The story that proposes itself late in the game is Milo’s connection to a man named Rich (played by Modern Family’s Ty Burrell in a role that challenges those who choose to typecast him).  When old thoughts and ideas enter Milo’s head, he seeks out Rich.  Meanwhile, Maggie has a hard time staying committed to her elegant and awkward fiancee Lance (played by Luke Wilson), and finds herself giving into adulterous temptations.

You’re never bored watching The Skeleton Twins because the actors are able to keep us invested.  Most of the credit goes to Hader and Wiig’s terrific camaraderie and their ability to push themselves in a creative direction that additionally calls on them to dig deeper into their own empathetic behaviours.  The audience may find themselves irritated by Milo and Maggie, but those naysayers will certainly admit that the decisions and motivations are true to the characters.

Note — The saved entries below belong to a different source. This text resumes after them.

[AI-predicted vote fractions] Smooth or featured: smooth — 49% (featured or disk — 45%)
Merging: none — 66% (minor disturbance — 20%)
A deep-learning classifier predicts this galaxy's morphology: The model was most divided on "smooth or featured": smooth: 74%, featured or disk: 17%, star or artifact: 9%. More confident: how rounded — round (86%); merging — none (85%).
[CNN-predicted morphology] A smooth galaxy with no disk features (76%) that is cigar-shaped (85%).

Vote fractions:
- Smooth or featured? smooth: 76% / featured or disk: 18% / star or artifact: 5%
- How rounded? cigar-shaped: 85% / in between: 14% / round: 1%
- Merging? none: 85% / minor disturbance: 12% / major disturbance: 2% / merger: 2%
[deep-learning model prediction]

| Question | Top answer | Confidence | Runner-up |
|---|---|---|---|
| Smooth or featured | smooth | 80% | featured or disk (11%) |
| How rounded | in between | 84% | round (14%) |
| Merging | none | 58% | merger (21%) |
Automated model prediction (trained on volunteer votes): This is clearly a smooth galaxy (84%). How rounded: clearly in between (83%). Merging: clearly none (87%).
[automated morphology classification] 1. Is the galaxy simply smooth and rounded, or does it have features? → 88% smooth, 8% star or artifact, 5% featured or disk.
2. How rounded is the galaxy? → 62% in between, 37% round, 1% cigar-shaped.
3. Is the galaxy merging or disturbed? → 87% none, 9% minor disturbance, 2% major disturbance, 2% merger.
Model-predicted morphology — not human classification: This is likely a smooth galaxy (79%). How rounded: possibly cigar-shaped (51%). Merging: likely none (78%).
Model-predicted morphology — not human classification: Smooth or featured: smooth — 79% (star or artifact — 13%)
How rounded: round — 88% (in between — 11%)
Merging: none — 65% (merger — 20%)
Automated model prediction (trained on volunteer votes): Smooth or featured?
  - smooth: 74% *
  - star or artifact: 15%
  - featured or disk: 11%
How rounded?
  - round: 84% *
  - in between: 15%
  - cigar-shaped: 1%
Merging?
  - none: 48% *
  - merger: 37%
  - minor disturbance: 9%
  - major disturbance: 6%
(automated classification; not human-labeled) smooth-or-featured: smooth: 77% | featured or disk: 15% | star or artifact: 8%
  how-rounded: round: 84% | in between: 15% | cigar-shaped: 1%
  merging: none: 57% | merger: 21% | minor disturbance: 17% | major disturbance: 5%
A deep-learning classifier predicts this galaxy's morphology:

Johnson has lots of memorable moments in his movie that allow his actors to improvise in order to find a scene’s sweet spot.  A giggly back-and-forth in a dentist’s office has Hader and Wiig freely joking around with each other, while we laugh at how comfortable they are in each others’ company.  Another highlight is when Milo serenades his sister with a lip sync rendition of Starship’s “Nothing’s Gonna Stop Us”.

Characters realize how screwed up they are and they embrace their flaws, but they understand the real challenge is figuring out how to move on.  There’s nothing concrete or substantial to The Skeleton Twins’ concluding scenes, suggesting that the chances of relapsing are foreseeable.  That ambiguous decision may bother movie goers who want the movie wrapped up in a billowy bow, but I believe everyone will agree it’s a fate that suits the dysfunction accordingly well.

The same can be said about the film itself.  The Skeleton Twins is as unique as Milo and Maggie.  And while the presentation may not be picture perfect, it’s bravely consistent to its one-of-a-kind identity.